-- Opening Marker --
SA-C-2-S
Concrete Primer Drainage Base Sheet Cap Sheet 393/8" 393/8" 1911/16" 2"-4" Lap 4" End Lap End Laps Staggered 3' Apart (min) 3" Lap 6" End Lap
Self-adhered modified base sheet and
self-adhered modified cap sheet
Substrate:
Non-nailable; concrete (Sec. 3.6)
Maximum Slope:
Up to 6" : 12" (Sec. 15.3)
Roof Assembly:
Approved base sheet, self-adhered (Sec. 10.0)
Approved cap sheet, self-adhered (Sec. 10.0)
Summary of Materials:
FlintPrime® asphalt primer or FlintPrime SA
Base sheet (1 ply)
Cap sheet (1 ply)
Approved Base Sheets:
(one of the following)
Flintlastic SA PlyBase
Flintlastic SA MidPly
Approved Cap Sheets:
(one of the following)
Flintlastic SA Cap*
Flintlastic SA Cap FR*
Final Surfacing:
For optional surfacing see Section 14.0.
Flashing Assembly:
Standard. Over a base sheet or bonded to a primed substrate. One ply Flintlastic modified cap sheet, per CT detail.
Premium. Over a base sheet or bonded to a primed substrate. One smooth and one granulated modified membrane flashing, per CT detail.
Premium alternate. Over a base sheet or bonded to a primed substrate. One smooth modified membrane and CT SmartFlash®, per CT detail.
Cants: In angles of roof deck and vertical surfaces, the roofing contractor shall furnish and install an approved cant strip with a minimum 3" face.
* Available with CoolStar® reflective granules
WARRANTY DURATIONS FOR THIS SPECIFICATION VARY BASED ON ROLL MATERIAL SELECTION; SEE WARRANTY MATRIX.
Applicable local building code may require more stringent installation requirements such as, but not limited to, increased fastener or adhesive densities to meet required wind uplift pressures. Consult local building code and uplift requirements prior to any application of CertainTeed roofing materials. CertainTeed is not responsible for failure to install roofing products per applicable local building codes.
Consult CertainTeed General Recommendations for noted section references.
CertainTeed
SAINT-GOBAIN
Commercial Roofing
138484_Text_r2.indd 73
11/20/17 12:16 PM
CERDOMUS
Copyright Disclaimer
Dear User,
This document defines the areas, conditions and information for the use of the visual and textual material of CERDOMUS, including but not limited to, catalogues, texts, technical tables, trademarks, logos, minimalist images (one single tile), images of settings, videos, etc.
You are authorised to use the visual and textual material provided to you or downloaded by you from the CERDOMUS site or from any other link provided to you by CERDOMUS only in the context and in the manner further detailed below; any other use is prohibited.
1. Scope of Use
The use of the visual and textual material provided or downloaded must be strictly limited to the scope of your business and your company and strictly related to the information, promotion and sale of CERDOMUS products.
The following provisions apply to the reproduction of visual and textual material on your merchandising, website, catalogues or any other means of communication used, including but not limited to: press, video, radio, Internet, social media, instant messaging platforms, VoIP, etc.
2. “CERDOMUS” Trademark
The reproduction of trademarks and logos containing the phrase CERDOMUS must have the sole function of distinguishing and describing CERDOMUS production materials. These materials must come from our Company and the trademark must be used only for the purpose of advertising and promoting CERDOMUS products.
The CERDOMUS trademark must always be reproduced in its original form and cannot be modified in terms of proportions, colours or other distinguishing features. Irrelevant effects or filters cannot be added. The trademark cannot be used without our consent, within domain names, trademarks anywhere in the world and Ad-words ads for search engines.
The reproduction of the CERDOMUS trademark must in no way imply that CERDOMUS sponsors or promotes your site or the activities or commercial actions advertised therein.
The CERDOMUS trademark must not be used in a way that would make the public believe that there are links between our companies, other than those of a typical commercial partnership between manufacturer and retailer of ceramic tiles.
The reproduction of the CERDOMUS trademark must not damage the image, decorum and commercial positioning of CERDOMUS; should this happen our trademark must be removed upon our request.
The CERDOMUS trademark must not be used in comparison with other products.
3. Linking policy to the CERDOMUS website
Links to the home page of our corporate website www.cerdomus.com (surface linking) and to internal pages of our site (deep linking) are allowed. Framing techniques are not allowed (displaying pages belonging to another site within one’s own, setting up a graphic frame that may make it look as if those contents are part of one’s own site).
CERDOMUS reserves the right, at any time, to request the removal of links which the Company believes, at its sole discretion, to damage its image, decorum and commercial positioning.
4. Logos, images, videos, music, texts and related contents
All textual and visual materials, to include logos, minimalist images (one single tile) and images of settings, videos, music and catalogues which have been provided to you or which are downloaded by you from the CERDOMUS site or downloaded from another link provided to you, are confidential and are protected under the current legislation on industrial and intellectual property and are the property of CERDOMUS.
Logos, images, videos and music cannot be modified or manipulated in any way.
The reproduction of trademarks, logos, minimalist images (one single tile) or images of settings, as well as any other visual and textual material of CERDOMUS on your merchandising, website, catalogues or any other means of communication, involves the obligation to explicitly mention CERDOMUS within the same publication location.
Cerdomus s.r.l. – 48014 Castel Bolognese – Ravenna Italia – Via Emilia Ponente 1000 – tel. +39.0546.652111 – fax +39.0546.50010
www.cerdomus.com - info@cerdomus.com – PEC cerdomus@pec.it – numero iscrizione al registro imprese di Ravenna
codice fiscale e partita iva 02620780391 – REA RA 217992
-- Closing Marker --
**Exercise objective**
Copy each line from the records above that includes the string "contents".

**Your solution**
Links to the home page of our corporate website www.cerdomus.com (surface linking) and to internal pages of our site (deep linking) are allowed. Framing techniques are not allowed (displaying pages belonging to another site within one’s own, setting up a graphic frame that may make it look as if those contents are part of one’s own site).
4. Logos, images, videos, music, texts and related contents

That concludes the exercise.